Acórdão nº 89/08.4TBVLF.C1 de Court of Appeal of Coimbra (Portugal), 04 de Abril de 2017

Magistrado ResponsávelS
Data da Resolução04 de Abril de 2017
EmissorCourt of Appeal of Coimbra (Portugal)

Acordam na 3ª secção cível do Tribunal da Relação de Coimbra O Banco A..., S.A., interpôs acção declarativa contra A... e mulher M..., e E..., pedindo: A título principal: - que seja declarado nulo e de nenhum efeito o contrato de doação constante da escritura notarial de 13 de Fevereiro de 2006, outorgada no Cartório Notarial de ..., através da qual A... e mulher M... declararam doar a E... os prédios melhor identificados no artigo 1.º da petição inicial; - que seja ordenado o cancelamento do registo predial respeitante à aquisição de tais imóveis, efectuado a favor de E...; A título subsidiário: - que seja declarada ineficaz a doação efectuada por A... e mulher M... a E..., ficando o Autor, no que for necessário para satisfazer o seu crédito, com o direito de praticar os actos de conservação da garantia patrimonial autorizados por lei e os de executar esses imóveis no património de E...

Para tanto alegou, em síntese, o seguinte: - a escritura de doação acima referida foi feita com o exclusivo propósito, comum a todos os intervenientes, de defraudar e prejudicar o Autor; - o Autor é credor de A... no montante de, pelo menos, 3.249.856,92 €, sendo legítimo portador de livranças avalizadas por este que, com juros de mora, ascendem àquele montante global; - a escritura de doação foi a forma que A... e mulher M... utilizaram para dissiparem o seu património e assim se furtarem ao pagamento das responsabilidades de A... para com o Autor.
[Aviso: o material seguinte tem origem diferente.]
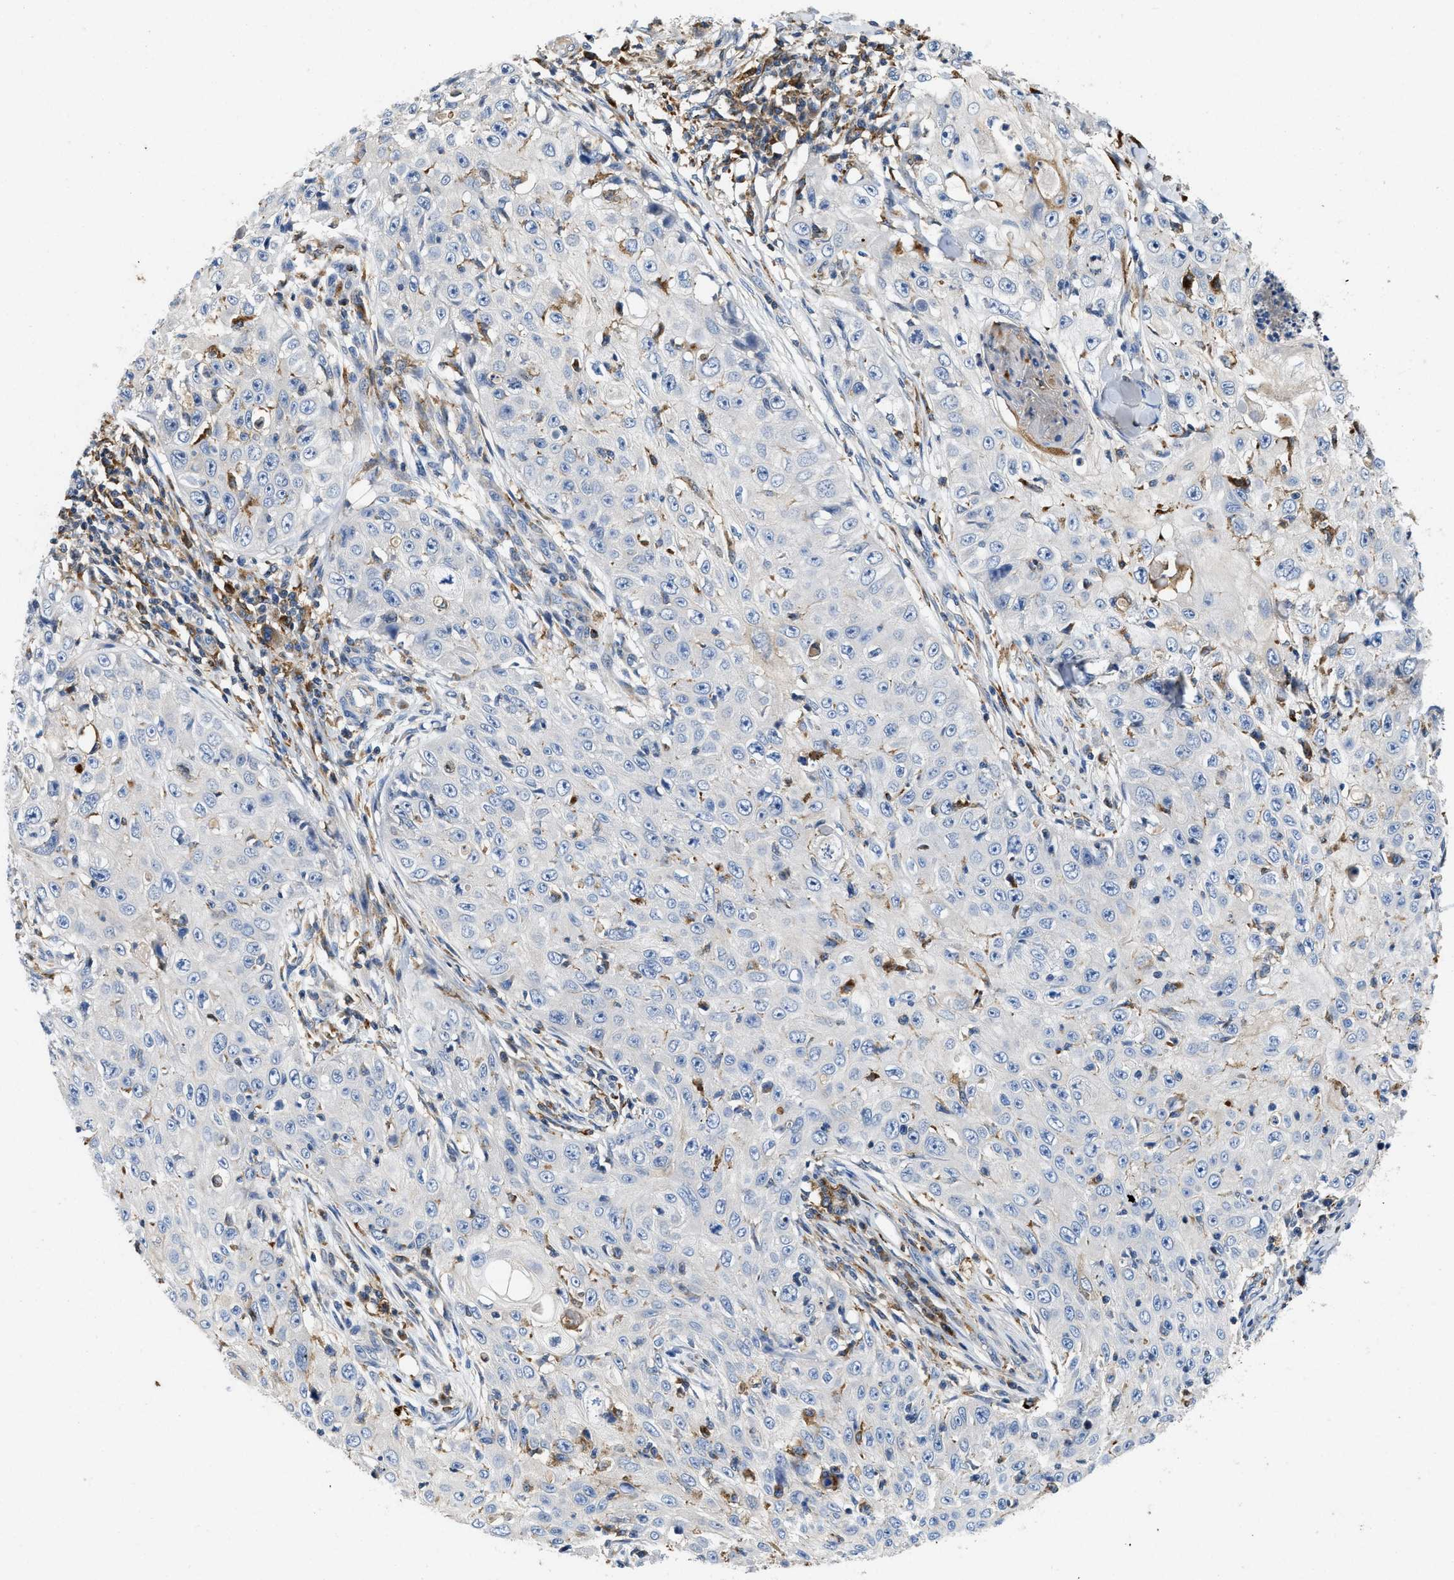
{"staining": {"intensity": "negative", "quantity": "none", "location": "none"}, "tissue": "skin cancer", "cell_type": "Tumor cells", "image_type": "cancer", "snomed": [{"axis": "morphology", "description": "Squamous cell carcinoma, NOS"}, {"axis": "topography", "description": "Skin"}], "caption": "Immunohistochemical staining of skin cancer (squamous cell carcinoma) exhibits no significant positivity in tumor cells. (DAB (3,3'-diaminobenzidine) immunohistochemistry, high magnification).", "gene": "ENPP4", "patient": {"sex": "male", "age": 86}}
Os demandados contestaram, alegando, em síntese: - a escritura de doação, ao contrário do alegado pelo Autor, foi um negócio pretendido por todos os intervenientes; - a decisão de A... e mulher M... de doar os prédios à sua filha, E..., a 2.ª Ré, foi feita com o intuito de facilitar as partilhas, sendo que aquela não tinha conhecimento da alegada dívida; - o demandado marido desconhecia o significado da palavra aval quando as livranças dos autos lhe foram dadas para assinar, bem como as suas implicações; - o banco Autor não cumpriu o dever de informação quanto ao clausulado dos contratos de empréstimo, tendo as livranças sido objecto de preenchimento abusivo; - é ineficaz o acordo de renovação e alteração da facilidade de crédito em relação ao demandado marido, já que não foi assinado em conformidade com o que nele consta; - o aval é nulo por indeterminabilidade do seu objecto, não sendo possível estabelecer através dos contratos quais os créditos que visavam acautelar; - não estão preenchidos os requisitos da impugnação pauliana, nomeadamente os previstos no art.º 610.º, alíneas a) e b), do Código Civil; - uma vez que a demandada mulher nada deve ao Autor, por não estarmos perante uma dívida comum do casal, não pode a impugnação pauliana proceder relativamente a ela.

Concluíram, pedindo a improcedência da acção, ou, caso assim se não entenda, que seja a mesma julgada improcedente na quota-parte respeitante à meação de M...

O Autor replicou, alegando, em síntese: - o demandado marido tinha pleno conhecimento de que se estava a obrigar pessoalmente pelo pagamento das quantias mutuadas; - a postura do banco Autor sempre foi de profundo esclarecimento dos factos, prestando sempre todas as informações necessárias à concretização dos negócios; - o demandado marido, após conversações tidas com as Cooperativas, aceitou renovar a «Facilidade de Crédito em Conta Corrente”, constituindo abuso de direito a pretensão ora aduzida; - o montante das responsabilidades dos devedores está quantitativamente determinado; - inexistindo bens próprios do demandado marido, é inevitável que esta acção incidisse também sobre os bens comuns do casal.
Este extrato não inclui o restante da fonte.